Sen. Frank Blas, Jr. said the governor needs to do her job if she wants all GovGuam employees on the General Pay Plan to get their 22 percent pay raise.
The administration, on April 28, reportedly paid out the pay raises to GPP employees of the line agencies, which are the departments directly under the governor’s control. The Guam Department of Education did not. Acting superintendent of education Dr. Judith Won Pat informed her employees via letter GDOE had not received its allotment from the Bureau of Budget and Management Research in order to make the payments.

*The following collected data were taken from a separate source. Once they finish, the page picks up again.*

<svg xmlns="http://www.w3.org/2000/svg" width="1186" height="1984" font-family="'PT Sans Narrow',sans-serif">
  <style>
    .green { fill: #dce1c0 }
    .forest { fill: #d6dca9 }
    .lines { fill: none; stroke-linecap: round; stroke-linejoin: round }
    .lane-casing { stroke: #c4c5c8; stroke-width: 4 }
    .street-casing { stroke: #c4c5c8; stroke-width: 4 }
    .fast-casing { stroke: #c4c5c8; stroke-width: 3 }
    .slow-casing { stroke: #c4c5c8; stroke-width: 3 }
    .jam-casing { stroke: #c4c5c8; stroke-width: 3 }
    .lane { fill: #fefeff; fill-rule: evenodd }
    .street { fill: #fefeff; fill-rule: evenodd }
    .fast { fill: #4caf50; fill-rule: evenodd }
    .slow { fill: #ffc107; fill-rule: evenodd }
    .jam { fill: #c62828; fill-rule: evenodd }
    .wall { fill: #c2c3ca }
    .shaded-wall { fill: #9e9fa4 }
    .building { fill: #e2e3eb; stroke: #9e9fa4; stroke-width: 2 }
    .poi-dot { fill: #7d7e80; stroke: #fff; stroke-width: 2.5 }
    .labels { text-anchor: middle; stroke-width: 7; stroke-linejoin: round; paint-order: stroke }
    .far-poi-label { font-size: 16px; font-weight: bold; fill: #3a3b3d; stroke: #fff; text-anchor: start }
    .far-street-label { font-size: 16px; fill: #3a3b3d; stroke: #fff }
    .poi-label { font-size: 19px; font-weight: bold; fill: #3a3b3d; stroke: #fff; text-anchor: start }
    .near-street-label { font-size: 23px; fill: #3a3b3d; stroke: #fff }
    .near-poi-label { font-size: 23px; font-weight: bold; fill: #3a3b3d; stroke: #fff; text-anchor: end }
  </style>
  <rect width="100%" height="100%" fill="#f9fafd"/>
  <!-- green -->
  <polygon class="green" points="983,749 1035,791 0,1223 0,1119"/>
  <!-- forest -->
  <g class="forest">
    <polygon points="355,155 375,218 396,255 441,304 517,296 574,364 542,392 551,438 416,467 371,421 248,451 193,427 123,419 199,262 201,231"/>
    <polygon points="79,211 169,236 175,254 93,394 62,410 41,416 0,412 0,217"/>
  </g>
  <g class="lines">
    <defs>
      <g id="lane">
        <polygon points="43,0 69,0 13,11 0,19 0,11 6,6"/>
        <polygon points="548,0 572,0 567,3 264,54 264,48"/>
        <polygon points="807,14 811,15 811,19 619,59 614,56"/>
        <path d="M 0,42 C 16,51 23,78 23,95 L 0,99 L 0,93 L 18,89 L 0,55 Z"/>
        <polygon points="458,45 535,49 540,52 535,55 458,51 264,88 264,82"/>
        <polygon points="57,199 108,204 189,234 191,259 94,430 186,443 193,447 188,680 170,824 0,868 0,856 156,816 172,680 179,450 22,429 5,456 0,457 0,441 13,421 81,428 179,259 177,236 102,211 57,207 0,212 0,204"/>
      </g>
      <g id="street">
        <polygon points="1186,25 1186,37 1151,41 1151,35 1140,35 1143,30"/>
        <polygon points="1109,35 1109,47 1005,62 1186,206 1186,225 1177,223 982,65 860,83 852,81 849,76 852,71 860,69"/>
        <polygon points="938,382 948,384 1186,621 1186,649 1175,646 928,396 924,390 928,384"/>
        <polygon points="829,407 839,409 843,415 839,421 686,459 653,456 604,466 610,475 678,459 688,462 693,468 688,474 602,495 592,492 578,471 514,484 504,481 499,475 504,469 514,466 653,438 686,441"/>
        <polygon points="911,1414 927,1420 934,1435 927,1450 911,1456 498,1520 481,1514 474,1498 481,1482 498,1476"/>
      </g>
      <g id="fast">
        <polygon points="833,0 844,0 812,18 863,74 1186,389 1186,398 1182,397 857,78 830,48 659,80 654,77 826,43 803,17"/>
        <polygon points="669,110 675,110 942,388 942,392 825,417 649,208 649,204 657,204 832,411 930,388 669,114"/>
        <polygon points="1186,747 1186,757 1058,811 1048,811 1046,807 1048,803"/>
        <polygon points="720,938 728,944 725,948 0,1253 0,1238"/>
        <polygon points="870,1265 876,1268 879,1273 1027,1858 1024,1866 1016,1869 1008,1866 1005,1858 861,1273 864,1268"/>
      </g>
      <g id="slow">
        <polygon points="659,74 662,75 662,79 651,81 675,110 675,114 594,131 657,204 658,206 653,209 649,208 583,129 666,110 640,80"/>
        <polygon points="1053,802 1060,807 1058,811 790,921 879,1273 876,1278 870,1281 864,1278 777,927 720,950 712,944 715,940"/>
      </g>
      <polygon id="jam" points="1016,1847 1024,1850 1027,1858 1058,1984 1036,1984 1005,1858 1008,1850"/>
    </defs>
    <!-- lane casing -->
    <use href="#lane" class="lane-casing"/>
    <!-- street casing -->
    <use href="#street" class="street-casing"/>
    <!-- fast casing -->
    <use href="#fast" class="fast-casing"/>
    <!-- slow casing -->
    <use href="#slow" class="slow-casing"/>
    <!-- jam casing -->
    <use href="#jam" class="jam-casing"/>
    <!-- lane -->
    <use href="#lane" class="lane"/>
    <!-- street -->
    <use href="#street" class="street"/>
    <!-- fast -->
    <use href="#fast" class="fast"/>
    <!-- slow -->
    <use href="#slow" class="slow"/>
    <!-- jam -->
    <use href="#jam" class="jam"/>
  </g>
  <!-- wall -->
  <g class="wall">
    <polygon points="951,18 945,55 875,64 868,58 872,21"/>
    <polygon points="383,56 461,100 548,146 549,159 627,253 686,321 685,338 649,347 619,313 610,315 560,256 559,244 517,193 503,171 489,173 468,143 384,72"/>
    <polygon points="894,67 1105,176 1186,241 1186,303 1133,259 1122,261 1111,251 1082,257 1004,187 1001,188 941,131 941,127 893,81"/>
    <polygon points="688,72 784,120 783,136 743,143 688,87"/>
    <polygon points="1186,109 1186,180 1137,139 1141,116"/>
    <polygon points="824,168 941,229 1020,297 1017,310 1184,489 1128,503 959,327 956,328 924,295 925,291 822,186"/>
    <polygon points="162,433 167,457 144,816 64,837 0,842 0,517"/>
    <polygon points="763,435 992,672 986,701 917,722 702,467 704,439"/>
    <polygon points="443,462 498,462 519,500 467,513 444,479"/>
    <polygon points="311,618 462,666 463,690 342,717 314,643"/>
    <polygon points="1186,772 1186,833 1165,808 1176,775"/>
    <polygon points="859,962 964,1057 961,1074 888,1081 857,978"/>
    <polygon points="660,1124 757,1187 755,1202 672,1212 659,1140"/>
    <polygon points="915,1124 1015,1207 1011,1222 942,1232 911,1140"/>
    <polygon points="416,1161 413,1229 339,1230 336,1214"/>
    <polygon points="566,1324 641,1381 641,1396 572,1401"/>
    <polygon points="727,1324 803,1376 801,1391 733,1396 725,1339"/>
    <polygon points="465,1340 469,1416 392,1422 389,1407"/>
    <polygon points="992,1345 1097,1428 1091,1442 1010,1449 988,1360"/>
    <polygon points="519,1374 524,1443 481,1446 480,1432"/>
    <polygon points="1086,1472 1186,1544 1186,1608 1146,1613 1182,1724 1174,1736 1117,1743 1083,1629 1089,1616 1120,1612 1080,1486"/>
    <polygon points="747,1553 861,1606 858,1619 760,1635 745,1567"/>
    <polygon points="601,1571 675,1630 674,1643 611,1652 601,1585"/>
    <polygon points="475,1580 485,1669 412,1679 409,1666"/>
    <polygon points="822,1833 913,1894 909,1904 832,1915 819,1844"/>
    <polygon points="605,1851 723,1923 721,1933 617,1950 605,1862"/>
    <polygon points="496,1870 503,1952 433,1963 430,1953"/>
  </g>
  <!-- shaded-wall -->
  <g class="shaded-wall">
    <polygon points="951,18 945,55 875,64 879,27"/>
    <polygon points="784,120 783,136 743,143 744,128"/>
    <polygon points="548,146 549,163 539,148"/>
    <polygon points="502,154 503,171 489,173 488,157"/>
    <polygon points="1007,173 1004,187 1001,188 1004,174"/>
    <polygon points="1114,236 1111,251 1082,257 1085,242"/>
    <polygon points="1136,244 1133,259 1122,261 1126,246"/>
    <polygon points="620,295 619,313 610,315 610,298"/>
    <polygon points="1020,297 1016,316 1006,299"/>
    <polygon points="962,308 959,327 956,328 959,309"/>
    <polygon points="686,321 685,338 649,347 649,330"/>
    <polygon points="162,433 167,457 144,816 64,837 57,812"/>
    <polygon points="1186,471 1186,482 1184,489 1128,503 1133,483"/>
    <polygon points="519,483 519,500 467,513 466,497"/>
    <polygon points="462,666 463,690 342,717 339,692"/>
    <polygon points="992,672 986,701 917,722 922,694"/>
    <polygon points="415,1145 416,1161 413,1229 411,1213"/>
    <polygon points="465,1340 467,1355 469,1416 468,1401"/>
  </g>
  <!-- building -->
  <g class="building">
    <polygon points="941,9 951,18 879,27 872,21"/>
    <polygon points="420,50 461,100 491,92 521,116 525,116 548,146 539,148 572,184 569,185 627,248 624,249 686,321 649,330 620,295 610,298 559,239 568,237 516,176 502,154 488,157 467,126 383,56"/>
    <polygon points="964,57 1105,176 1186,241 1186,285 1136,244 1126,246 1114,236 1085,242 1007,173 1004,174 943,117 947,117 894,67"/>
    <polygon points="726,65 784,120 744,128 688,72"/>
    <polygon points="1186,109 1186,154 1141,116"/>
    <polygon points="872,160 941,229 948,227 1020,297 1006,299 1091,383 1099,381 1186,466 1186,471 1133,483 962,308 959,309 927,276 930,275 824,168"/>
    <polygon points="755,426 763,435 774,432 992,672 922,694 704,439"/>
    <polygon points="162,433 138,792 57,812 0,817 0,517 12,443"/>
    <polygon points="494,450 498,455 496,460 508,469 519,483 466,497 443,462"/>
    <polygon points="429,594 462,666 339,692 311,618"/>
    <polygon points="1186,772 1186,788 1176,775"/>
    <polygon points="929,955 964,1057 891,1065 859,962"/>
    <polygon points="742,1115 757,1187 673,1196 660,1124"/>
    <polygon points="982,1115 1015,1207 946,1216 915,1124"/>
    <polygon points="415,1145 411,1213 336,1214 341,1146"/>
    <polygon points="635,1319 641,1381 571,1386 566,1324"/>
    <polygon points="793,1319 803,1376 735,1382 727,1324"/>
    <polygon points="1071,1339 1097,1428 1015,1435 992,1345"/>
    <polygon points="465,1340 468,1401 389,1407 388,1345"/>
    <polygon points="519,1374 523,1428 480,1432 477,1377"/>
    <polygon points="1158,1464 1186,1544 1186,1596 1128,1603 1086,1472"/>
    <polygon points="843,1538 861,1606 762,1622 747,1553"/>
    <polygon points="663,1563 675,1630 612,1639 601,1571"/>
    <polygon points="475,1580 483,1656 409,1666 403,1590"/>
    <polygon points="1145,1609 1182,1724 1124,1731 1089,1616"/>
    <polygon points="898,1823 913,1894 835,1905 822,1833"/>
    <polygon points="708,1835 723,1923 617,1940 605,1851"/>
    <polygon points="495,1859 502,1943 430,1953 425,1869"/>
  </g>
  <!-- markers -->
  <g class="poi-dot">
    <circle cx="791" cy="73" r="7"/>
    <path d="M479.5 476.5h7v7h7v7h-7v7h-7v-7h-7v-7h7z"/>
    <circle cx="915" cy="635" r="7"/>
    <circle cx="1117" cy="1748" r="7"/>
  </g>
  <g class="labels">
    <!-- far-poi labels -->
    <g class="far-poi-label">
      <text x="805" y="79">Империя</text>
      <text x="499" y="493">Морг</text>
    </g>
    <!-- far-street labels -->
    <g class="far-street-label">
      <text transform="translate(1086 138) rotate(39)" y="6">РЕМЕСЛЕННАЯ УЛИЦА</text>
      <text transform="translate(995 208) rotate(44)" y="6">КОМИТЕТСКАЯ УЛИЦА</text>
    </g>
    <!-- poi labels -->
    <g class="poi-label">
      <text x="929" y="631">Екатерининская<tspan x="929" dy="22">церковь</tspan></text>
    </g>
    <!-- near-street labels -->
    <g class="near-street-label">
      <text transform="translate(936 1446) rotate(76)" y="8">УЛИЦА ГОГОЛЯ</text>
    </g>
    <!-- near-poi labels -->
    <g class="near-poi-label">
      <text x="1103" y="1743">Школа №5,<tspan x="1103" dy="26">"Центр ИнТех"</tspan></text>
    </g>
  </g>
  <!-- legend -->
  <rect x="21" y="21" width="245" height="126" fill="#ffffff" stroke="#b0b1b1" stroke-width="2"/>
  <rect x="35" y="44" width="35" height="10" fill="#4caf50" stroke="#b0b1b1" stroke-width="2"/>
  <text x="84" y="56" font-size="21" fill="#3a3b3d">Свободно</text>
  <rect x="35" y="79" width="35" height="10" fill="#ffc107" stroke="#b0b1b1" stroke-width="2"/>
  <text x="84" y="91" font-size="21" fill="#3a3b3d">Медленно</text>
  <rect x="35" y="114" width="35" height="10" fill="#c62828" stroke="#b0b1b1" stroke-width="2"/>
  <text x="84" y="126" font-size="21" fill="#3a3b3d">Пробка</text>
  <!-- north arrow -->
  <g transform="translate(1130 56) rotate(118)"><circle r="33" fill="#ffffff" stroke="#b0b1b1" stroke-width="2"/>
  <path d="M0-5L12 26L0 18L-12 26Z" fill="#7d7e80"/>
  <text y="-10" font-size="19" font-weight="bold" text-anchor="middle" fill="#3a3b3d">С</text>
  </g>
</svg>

Dr. Won Pat also made reference to the law appropriating the money for the pay raises, contingent on the governor submitting to senators plans for the payments of outstanding merit bonuses and increments, and for relief grants for small businesses.
The governor has yet to send those plans to the legislature, making the appropriation for the raises dormant.
Kandit has asked governor’s director of communications Krystal Paco-San Agustin whether allotments were released for line agency pay raises because those line agencies had existing budgetary room to do so under the original Fiscal Year 2023 appropriations.
The governor’s office Tuesday issued a news release critical of Mr. Blas’s amendment to the pay raise bill that required the governor to submit the plans prior to implementing the raises.
“Unfortunately, these restrictions have mired the process in more unnecessary bureaucratic red tape, ultimately hurting the good, hard-working people at DOE,” the governor’s office news release states.
“It takes less than a day to come up with these simple plans,” Mr. Blas shot back. “Don’t blame me for your ineptitude.”
The governor’s office recognizes the need to follow the law in its news release, stating: “Despite this mandate for more bureaucracy, the Department of Administration (DOA) is working diligently to submit the plans required by Section 10 of the public law, which will permit allotted funds to be transferred to GDOE so it can make the necessary payments. These plans will be submitted shortly as we work with GDOE on implementing their new pay scales.”
“You’ve had 30 days since you were supposed to implement it, and you still haven’t done it?” Mr. Blas asked rhetorically of the governor. “And if it’s just GDOE, how did she provide the allotments to the other agencies, so they could begin their pay raises?”
Meanwhile, Adelup employees and cabinet members have been enjoying five-digit pay raises since January.